Data for AI: How to make it work

Updated: Mar 15


The most important step in creating an AI is getting the data to train it. There are many public datasets on websites like Kaggle, which can be great to use. However, sometimes you cannot find the right dataset on these websites. For example, if you want to get data from a certain place or for a very specific problem, these websites may not have the dataset you are looking for. If so, you have to get the data differently.


This is what happened to us. We were looking at the problem of middle school stress. Because most online datasets are about adult stress, these were not very helpful for our problem. Therefore, we collected our data by sending out a survey as well as creating some synthetic data. Collecting our own data was a very long and tedious process, and this is a shortened down version of it. We hope it helps other kids who are looking for data for AI projects.


The Survey


The first method we used to gather data was through a survey of questions. When using a survey to collect data, the questions being asked are extremely important. Asking the right questions and making sure that the answers will help train your AI is crucial. For example, when we were looking for questions that would help us predict stress, questions like “What’s your favorite food?” prove to be irrelevant and unnecessary. However, questions like “How much sleep did you get?” can be relevant, as sleep is a factor that can impact stress. To help create questions, we met with a child psychologist who helped us put the right questions in our survey.


Privacy and Responsible Data Handling


Next, you must make sure that the user’s privacy is maintained, which also tends to get serious answers. If not, they are more likely to answer a false statement. Therefore, the data will be biased, making the AI less accurate. For example, we made sure that in the survey, there was no real “way” to identify the person from the answers. We assured our participants that the answers given will not be shared with anyone. If we had not maintained privacy, most of our data could have been biased by people providing less than truthful answers. We also put a note at the top of the survey making sure everyone knew that they cannot be identified by their answers.

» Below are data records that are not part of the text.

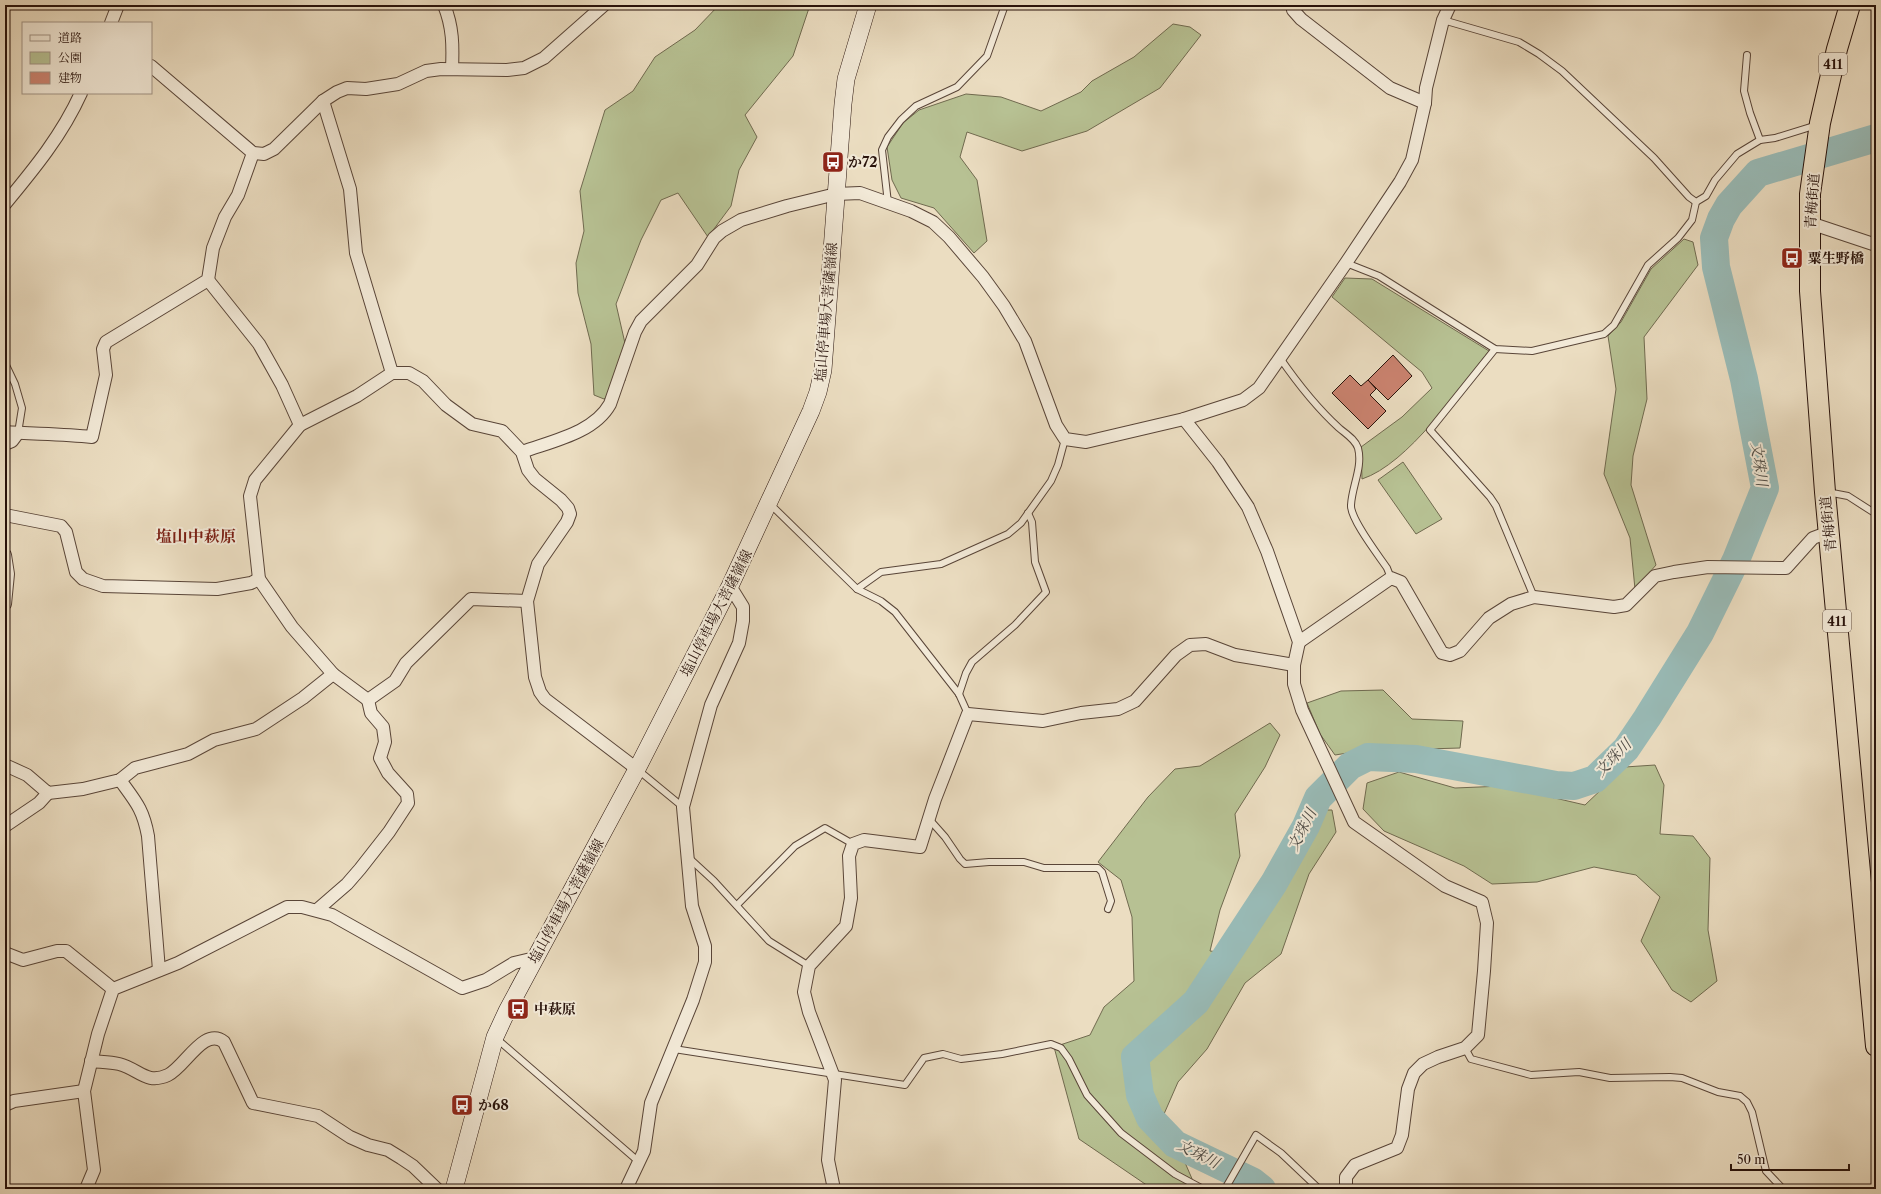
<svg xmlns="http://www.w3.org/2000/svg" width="1881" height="1194" font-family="'Libre Caslon Text','Noto Serif JP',serif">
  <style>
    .green { fill: #b7c193; stroke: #706a4f }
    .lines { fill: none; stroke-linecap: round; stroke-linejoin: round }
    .river { stroke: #99bbb7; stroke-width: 28 }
    .building { fill: #cb8370; stroke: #28120b }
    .service-casing { stroke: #594538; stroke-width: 8 }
    .minor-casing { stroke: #594538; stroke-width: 14 }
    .secondary-casing { stroke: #28120b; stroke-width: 18 }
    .trunk-casing { stroke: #28120b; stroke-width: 22 }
    .service { stroke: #f2e9d7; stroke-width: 6 }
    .minor { stroke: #f2e9d7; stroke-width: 12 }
    .secondary { stroke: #f2e9d7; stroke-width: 17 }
    .trunk { stroke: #ebddc1; stroke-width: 20 }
    .labels { text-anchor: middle; stroke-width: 4; stroke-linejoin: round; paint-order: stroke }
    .shield { fill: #f2e9d7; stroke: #655248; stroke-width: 1 }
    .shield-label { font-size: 13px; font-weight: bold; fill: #28120b }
    .poi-label { font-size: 14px; font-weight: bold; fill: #28120b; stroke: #f2e9d7; text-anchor: start }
    .street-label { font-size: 14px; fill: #28120b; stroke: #f2e9d7 }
    .water-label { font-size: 15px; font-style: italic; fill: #504d47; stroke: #f2e9d7 }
    .quarter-label { font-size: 16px; font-weight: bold; fill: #7a1f14; stroke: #f2e9d7 }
  </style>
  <rect width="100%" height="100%" fill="#ebddc1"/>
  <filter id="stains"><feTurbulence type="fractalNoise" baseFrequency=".005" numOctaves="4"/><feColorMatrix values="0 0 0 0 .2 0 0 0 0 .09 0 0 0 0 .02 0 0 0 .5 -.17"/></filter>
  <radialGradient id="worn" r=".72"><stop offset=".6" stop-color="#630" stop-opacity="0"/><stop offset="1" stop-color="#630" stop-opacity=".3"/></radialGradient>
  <!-- green -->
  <g class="green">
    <polygon points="719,5 810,5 793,56 745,115 757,137 739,170 731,206 708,237 678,193 661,200 641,240 616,304 627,352 625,381 604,399 594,395 591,344 578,293 576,263 584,231 580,191 605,110 633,91 655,57 695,30"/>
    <polygon points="1173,24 1190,27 1201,35 1160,88 1087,131 1022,151 967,132 960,157 977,180 987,241 974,253 934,208 901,198 892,180 887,147 903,123 919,110 966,94 1001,97 1041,111 1081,92 1092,81 1134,57"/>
    <polygon points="1684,239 1693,242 1698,265 1644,337 1647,399 1633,456 1631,485 1656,565 1635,589 1630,538 1604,474 1616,389 1608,336 1621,322 1651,269"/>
    <path d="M1345,278l27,1 117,72c-30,38 -81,113 -127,128l-1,-32 41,-30 30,-29 -10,-16 -90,-75z"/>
    <polygon points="1403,462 1442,519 1416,534 1378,480"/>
    <polygon points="1383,690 1412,719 1463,721 1460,748 1426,749 1392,746 1335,755 1320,734 1307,703 1341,691"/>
    <polygon points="1270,723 1280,735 1265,767 1235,814 1240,856 1220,910 1210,951 1238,954 1276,893 1322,810 1332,810 1336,832 1309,874 1281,954 1245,983 1207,1049 1178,1082 1164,1114 1196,1188 1148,1186 1079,1139 1054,1047 1090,1035 1104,1007 1134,981 1132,917 1121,880 1098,862 1148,797 1175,769 1200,766"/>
    <polygon points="1655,765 1664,785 1660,834 1693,836 1710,858 1708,930 1717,981 1691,1002 1672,990 1641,941 1660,897 1636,875 1594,867 1537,882 1492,884 1464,866 1384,831 1363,809 1367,783 1399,772 1455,788 1503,786 1585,805 1625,767"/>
  </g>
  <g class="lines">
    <!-- river -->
    <polyline class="river" points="1262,1189 1252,1181 1175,1144 1150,1118 1140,1095 1135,1057 1196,1002 1274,883 1306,826 1318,798 1350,766 1368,757 1416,759 1556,785 1574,786 1595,779 1626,749 1647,718 1700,633 1736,560 1765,488 1744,379 1716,267 1714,238 1721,219 1729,205 1758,173 1876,138"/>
  </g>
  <!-- building -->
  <g class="building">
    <polygon points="1393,355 1412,376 1388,400 1368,380"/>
    <polygon points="1350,375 1361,386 1368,380 1376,389 1370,395 1386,411 1368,429 1332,393"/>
  </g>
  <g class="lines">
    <!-- service casing -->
    <g class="service-casing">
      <g id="service">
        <polyline points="1443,20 1519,42 1539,54 1562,71 1654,158 1689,197 1696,202 1706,196 1715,180 1737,154 1760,140 1775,138 1817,125"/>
        <polyline points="1747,55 1744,91 1750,113 1760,140"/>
        <polyline points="888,203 882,150 888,137 901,120 916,106 957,87 987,56 1005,5"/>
        <polyline points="1346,263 1379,276 1495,349 1532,351 1604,334 1614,325 1648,265 1678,238 1692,220 1696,202"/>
        <polyline points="1495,349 1430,430 1490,497 1496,506 1534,597"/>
        <path d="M1280,358c18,26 36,49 59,70 7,6 16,11 19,20 5,19 -6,38 -7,57 -1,14 28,51 36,63l4,10"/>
        <polyline points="5,363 15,384 22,408 18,433"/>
        <polyline points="1827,492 1848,496 1876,514"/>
        <polyline points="769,503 857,589 881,601 895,612 959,694 968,714"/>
        <polyline points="857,589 881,572 941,564 1008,534 1021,523 1051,481 1058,465 1065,439"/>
        <polyline points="959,694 966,673 972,662 1015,625 1046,592 1035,562 1032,522 1028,513"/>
        <polyline points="638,770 683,807"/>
        <polyline points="929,819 945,837 960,859 965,864 989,862 1024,862 1044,868 1098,868 1102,872 1111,901 1108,909"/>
        <polyline points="689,858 714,881 769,941 809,966"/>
        <polyline points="1864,891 1876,890"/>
        <polyline points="737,905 795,846 825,828 853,844"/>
        <polyline points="497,1039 638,1161"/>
        <polyline points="1465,1048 1471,1059 1531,1075 1579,1072 1610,1078 1670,1077 1682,1078 1718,1092 1740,1096 1747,1102 1752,1112 1766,1171 1783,1189"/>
        <polyline points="674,1049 905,1085 924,1058 943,1054 961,1059 1002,1054 1051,1044 1061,1048 1069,1059 1087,1095 1121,1133 1175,1174 1203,1189"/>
        <polyline points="1225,1189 1256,1135 1281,1153 1319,1189"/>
      </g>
    </g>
    <!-- minor casing -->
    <g class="minor-casing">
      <g id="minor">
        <path d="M444,5c9,22 9,41 8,64"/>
        <polyline points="1292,5 1293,10 1301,19 1390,88 1425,103"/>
        <polyline points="111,23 118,5"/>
        <polyline points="151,66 253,153 264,154 274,149 323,101 337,92 347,88 366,89 398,84 426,71 441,69 507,70 524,68 544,58 604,5"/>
        <polyline points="323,101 350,189 356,253 392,373"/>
        <path d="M5,204c29,-35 57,-69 76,-111"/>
        <polyline points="1810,223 1876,245"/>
        <polyline points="208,280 259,344 282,385 300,425"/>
        <polyline points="1184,419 1218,462 1248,507 1267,551 1299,642 1294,665 1294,684 1302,710 1354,822 1445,886 1482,902 1487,923 1484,971 1478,1035 1465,1048 1438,1057 1423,1064 1414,1073 1408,1089 1402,1135 1397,1148 1355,1165 1346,1177 1346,1189"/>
        <path d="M5,432c29,2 58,2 87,5l14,-62 -3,-26 3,-7 102,-62 5,-32 12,-31 13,-22 15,-42"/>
        <polyline points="5,444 12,441 18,433"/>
        <path d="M522,452c30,-11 72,-19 88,-48l25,-72 6,-11 56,-56 17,-27 8,-7 19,-11 46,-14 49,-12 24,-1 51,18 22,11 16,15 34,40 21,29 21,35 31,84 9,14 21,3 98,-23 59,-19 16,-12 87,-125 54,-81 12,-22 13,-57 1,-15 17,-68 7,-15"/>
        <polyline points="5,515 61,526 66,532 76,572 83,579 103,586 217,589 251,583 259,579"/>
        <polyline points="5,555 8,574 5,604"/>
        <polyline points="1299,642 1391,578 1401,582 1442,653 1450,655 1460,651 1489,618 1511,604 1534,597 1614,607 1626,605 1655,576 1674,572 1708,567 1786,568 1813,538 1829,532"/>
        <polyline points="333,674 292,627 259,579 250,496 255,480 300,425 357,396 392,373 409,373 423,381 446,405 472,424 502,431 522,452 528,470 535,479 561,500 568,508 570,514 567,522 538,564 527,601 535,677 540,692 545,699 637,769"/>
        <polyline points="5,765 27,775 48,793 83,789 120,780 135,768 188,754 214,740 256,729 303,698 333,674 368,700 395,681 406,663 471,599 527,601"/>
        <path d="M120,780c16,22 23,29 28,56l11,134"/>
        <polyline points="5,826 39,803 48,793"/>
        <polyline points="317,910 347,884 360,869 389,832 408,803 407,794 388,773 380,758 385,742 383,727 371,713 368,700"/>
        <polyline points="5,953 23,960 57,951 66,951 113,989"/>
        <path d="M91,1061c9,1 19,1 28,3 20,5 27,21 49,11 17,-8 36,-49 56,-33l29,61 65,13 32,21 18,8 20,5 13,8 12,8 24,23"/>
        <polyline points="5,1105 14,1101 84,1091"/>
        <polyline points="86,1189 94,1170 84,1091 98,1034 113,989 178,963 287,907 302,907 332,915 462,988 486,980 514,963 535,958"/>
        <polyline points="626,1189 644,1151 651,1103 693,1000 705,962 705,946 692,906 683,807 711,705 739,643 743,621 743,607 730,586"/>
        <polyline points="834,1189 828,1160 835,1080 809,1012 804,992 809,966 846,926 851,898 849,856 853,844 864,840 920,847 935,799 968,714 1043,721 1081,713 1118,709 1135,701 1176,655 1190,645 1206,644 1235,655 1294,665"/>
      </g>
    </g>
    <!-- secondary casing -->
    <g class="secondary-casing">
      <polyline id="secondary" points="454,1189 495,1037 507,1011 637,769 730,586 811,411 818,392 823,370 843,104 846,79 868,5"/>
    </g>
    <!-- trunk casing -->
    <g class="trunk-casing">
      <polyline id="trunk" points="1850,5 1837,49 1820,123 1810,194 1810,291 1825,492 1876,1046"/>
    </g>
    <!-- service -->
    <use href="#service" class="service"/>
    <!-- minor -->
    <use href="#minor" class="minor"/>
    <!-- secondary -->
    <use href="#secondary" class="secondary"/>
    <!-- trunk -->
    <use href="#trunk" class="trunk"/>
  </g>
  <!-- icons -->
  <defs>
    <g id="bus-square" transform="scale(1.15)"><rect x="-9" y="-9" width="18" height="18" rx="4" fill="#8f2418" stroke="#f2e9d7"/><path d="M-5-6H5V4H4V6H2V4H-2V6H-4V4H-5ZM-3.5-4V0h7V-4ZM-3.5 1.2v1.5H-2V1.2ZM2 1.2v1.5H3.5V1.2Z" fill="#fff"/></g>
  </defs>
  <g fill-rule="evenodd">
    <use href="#bus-square" x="833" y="162"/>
    <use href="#bus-square" x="1792" y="258"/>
    <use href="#bus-square" x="518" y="1009"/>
    <use href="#bus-square" x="462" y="1105"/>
  </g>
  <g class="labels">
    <!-- shield labels -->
    <g class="shield">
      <rect x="1819" y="53" width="28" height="22" rx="3"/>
      <rect x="1823" y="610" width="28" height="22" rx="3"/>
    </g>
    <g class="shield-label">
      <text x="1833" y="69">411</text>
      <text x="1837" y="626">411</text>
    </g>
    <!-- poi labels -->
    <g class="poi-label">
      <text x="848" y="167">か72</text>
      <text x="1808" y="263">粟生野橋</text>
      <text x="534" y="1014">中萩原</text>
      <text x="478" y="1110">か68</text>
    </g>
    <!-- street labels -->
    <g class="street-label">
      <text transform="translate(1812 201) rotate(-86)" y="5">青梅街道</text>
      <text transform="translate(826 312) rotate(-85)" y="5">塩山停車場大菩薩嶺線</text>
      <text transform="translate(1828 524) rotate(-96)" y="5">青梅街道</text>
      <text transform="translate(716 613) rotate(-63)" y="5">塩山停車場大菩薩嶺線</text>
      <text transform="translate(566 901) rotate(-61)" y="5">塩山停車場大菩薩嶺線</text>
    </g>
    <!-- water labels -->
    <g class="water-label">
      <text transform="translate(1759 464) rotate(82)" y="5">文珠川</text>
      <text transform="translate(1613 758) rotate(-46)" y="5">文珠川</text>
      <text transform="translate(1302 830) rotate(-63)" y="5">文珠川</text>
      <text transform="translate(1198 1154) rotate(27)" y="5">文珠川</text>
    </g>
    <!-- quarter labels -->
    <g class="quarter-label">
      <text x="196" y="542">塩山中萩原</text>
    </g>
  </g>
  <!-- margin -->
  <rect width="1881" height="1194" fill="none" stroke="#ebddc1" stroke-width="20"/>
  <rect x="6" y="6" width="1869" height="1182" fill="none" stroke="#28120b" stroke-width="2"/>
  <rect x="10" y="10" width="1861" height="1174" fill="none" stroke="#28120b"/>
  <!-- legend -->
  <rect x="22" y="22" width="130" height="72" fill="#f2e9d7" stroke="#a19385"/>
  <rect x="30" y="35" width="20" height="6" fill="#f2e9d7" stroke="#a19385"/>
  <text x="58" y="42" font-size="12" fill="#28120b">道路</text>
  <rect x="30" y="52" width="20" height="12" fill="#b7c193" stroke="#a19385"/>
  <text x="58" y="62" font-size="12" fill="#28120b">公園</text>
  <rect x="30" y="72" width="20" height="12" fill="#cb8370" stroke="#a19385"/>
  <text x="58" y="82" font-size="12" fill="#28120b">建物</text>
  <!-- scale -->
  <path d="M1731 1164v6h118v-6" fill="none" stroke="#28120b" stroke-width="2"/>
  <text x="1737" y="1164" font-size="12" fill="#28120b" stroke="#f2e9d7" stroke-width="3" paint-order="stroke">50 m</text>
  <rect width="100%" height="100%" filter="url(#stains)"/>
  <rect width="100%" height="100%" fill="url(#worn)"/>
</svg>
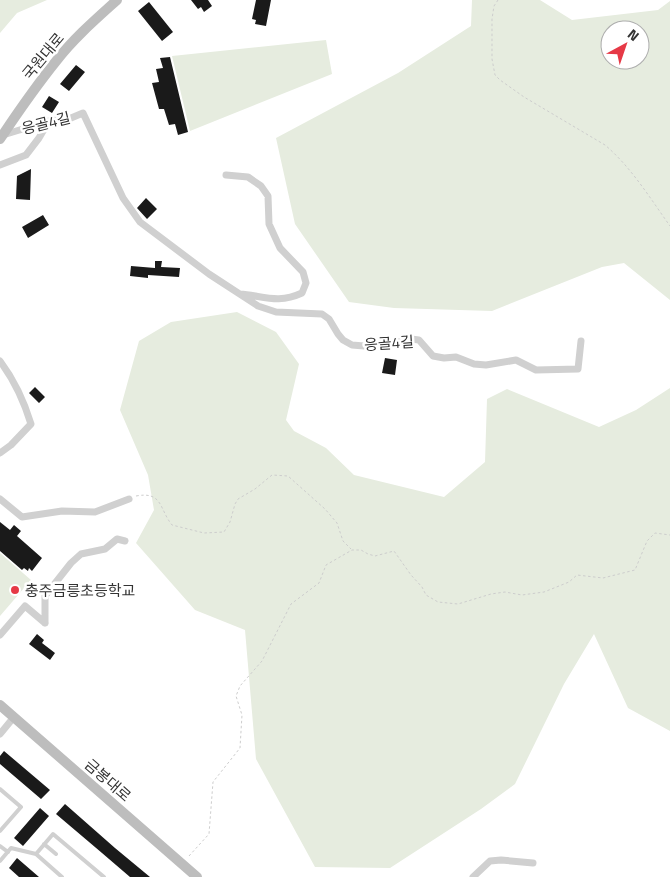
<svg xmlns="http://www.w3.org/2000/svg" width="670" height="877" viewBox="0 0 670 877" font-family="'Titillium Web','Noto Sans KR',sans-serif">
  <rect width="100%" height="100%" fill="#fff"/>
  <path fill="#e6ecdf" fill-rule="evenodd" d="M 0,0 L 47,0 L 17,13 L 0,33 Z
    M 472,0 L 540,0 L 572,20 L 658,10 L 670,1 L 670,300 L 624,263 L 602,267 L 492,311 L 394,308 L 349,302 L 295,224 L 276,138 L 398,73 L 471,26 ZM 610,30 L 640,30 L 640,60 L 610,60 Z
    M 326,40 L 332,74 L 190,131 L 172,56 Z
    M 237,312 L 276,332 L 299,364 L 286,420 L 294,431 L 326,448 L 354,475 L 444,497 L 485,462 L 487,399 L 507,389 L 599,427 L 636,410 L 670,388 L 670,731 L 628,708 L 594,634 L 564,684 L 515,784 L 481,809 L 390,868 L 315,867 L 256,759 L 245,630 L 195,610 L 136,543 L 154,510 L 148,475 L 120,410 L 139,341 L 171,322 Z
    M 0,553 L 31,580 L 0,616 Z"/>
  <path fill="#1a1a1a" d="M 191,0 L 208,0 L 212,6 L 204,12 L 201,7 L 198,9 Z
    M 256,0 L 271,0 L 266,26 L 255,24 L 256,20 L 252,19 Z
    M 149,2 L 173,32 L 162,41 L 138,11 Z
    M 170,57 L 188,132 L 178,135 L 175,124 L 169,125 L 164,109 L 159,109 L 152,83 L 159,82 L 156,69 L 163,68 L 160,58 Z
    M 76,65 L 85,72 L 69,91 L 60,84 Z
    M 49,96 L 59,102 L 52,113 L 42,107 Z
    M 31,169 L 30,200 L 16,199 L 17,176 Z
    M 146,198 L 157,209 L 147,219 L 137,208 Z
    M 43,215 L 49,225 L 28,238 L 22,227 Z
    M 155,261 L 162,261 L 161,267 L 180,268 L 179,277 L 148,275 L 148,278 L 130,276 L 131,266 L 155,268 Z
    M 385,358 L 397,360 L 395,375 L 382,373 Z
    M 35,387 L 45,397 L 39,403 L 29,393 Z
    M 0,522 L 10,530 L 14,525 L 21,531 L 17,536 L 42,558 L 32,571 L 29,568 L 28,571 L 24,568 L 22,570 L 0,551 Z
    M 37,634 L 44,640 L 42,643 L 55,653 L 50,660 L 29,644 Z
    M 4,751 L 50,790 L 41,799 L 0,764 L 0,756 Z
    M 65,804 L 115,848 L 150,877 L 130,877 L 102,853 L 56,814 Z
    M 40,808 L 49,816 L 23,846 L 14,838 Z
    M 17,858 L 39,877 L 19,877 L 9,868 Z"/>
  <g fill="none" stroke-linecap="round" stroke-linejoin="round">
    <path stroke="#cdcdcd" stroke-width="1" stroke-dasharray="2.5 2.5" stroke-linecap="butt" d="M 498,0 L 494,6 L 492,19 L 492,59 L 495,75 L 500,80 L 524,97 L 605,145 C 631,167 650,198 670,226
      M 136,496 C 163,491 159,509 172,525 L 204,533 L 224,532 L 230,522 L 235,504 L 238,499 L 255,489 L 272,475 L 288,476 L 325,509 L 337,523 L 343,541 L 351,549
      M 189,856 L 209,834 L 213,782 L 240,748 L 242,715 L 236,696 L 240,686 L 262,661 L 291,604 L 319,583 L 326,565 L 352,550 L 361,550 L 368,554 L 375,556 L 394,551 L 411,575 L 422,587 L 426,595 L 438,602 L 458,604 L 491,594 L 505,592 L 522,595 L 544,592 L 569,582 L 577,575 L 603,578 L 635,570 L 647,541 L 655,533 L 670,535"/>
    <path stroke="#d0d0d0" stroke-width="4" d="M 0,789 L 21,807 L 0,831
      M 44,844 L 56,854
      M 0,846 L 8,852
      M 36,854 L 53,834 L 104,877
      M 0,861 L 11,848 L 36,854 L 62,877"/>
    <path stroke="#d0d0d0" stroke-width="7" d="M 3,135 L 49,121 L 71,118 L 83,113 L 123,198 L 140,222 L 209,274 L 258,306 L 276,312 L 322,314 L 329,319 L 338,334 L 343,340 L 352,345 L 364,346 L 394,343 L 411,339 L 419,340 L 433,356 L 444,358 L 456,357 L 474,364 L 486,365 L 516,360 L 536,370 L 578,369 L 581,341
      M 0,165 L 26,155 L 39,138 L 49,121
      M 226,175 L 248,177 L 261,186 L 268,196 L 269,224 L 280,248 L 303,272 L 306,283 L 302,293 C 278,304 264,296 240,294
      M 0,361 C 15,381 24,401 31,424 L 11,445 L 0,453
      M 0,499 L 22,517 L 62,511 L 95,512 L 129,499
      M 45,623 L 45,596 L 71,563 L 81,554 L 105,549 L 117,539 L 125,541
      M 0,635 L 25,606 L 45,623
      M 0,734 L 14,717
      M 473,877 L 490,861 L 501,860 L 533,863"/>
    <path stroke="#bdbdbd" stroke-width="10" d="M 0,139 C 18,112 36,86 57,60 C 74,38 96,19 117,0
      M 0,705 L 197,877"/>
  </g>
  <circle fill="#e63946" stroke="#fff" stroke-width="2" cx="15" cy="590" r="5"/>
  <g text-anchor="middle" dominant-baseline="central" stroke-width="5" stroke-linejoin="round" paint-order="stroke">
    <g font-size="15" fill="#333" stroke="#fff">
      <text transform="translate(43 56) rotate(-50)">국원대로</text>
      <text transform="translate(46 123) rotate(-14)">응골4길</text>
      <text transform="translate(389 343) rotate(-4)">응골4길</text>
      <text transform="translate(108 780) rotate(41)">금봉대로</text>
    </g>
    <g font-size="15" fill="#333" stroke="#fff" text-anchor="start">
      <text x="25" y="590">충주금릉초등학교</text>
    </g>
  </g>
  <g transform="translate(625 45) rotate(40)"><circle r="24" fill="#ffffff" stroke="#adadad"/>
  <path d="M0-4L9 19L0 12L-9 19Z" fill="#e63946"/>
  <text y="-8" font-size="14" font-weight="bold" text-anchor="middle" fill="#333333">N</text>
  </g>
</svg>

Also, since ours was a survey about stress, we worked with our school teachers to make sure that we put a good message at the end of the survey about how to get help if you have stress.


Distribution


Next, we had brainstormed ways to send out our survey, to get the data we needed. This would mean that there would be more data for the AI to train with. Just like human beings, with more information, the AI tends to learn better. We had two main ways of spreading our survey. First, we designed a poster and added a QR code that people could scan to access our survey. Here is the poster we created:


This method proved to be the least helpful to us, but it still helped to gather data. We also asked our school principal for permission to share the survey with our peers. This was because we figured that more students would answer a survey given from the school than a few sixth graders. This step was one of the most challenging steps in the process, and it, therefore, took a lot of time to complete. Once it was done though — we got over 100 responses from 6th and 7th graders! Even though it was very challenging to send out the survey, we managed to get it through, and it turned out to be very successful.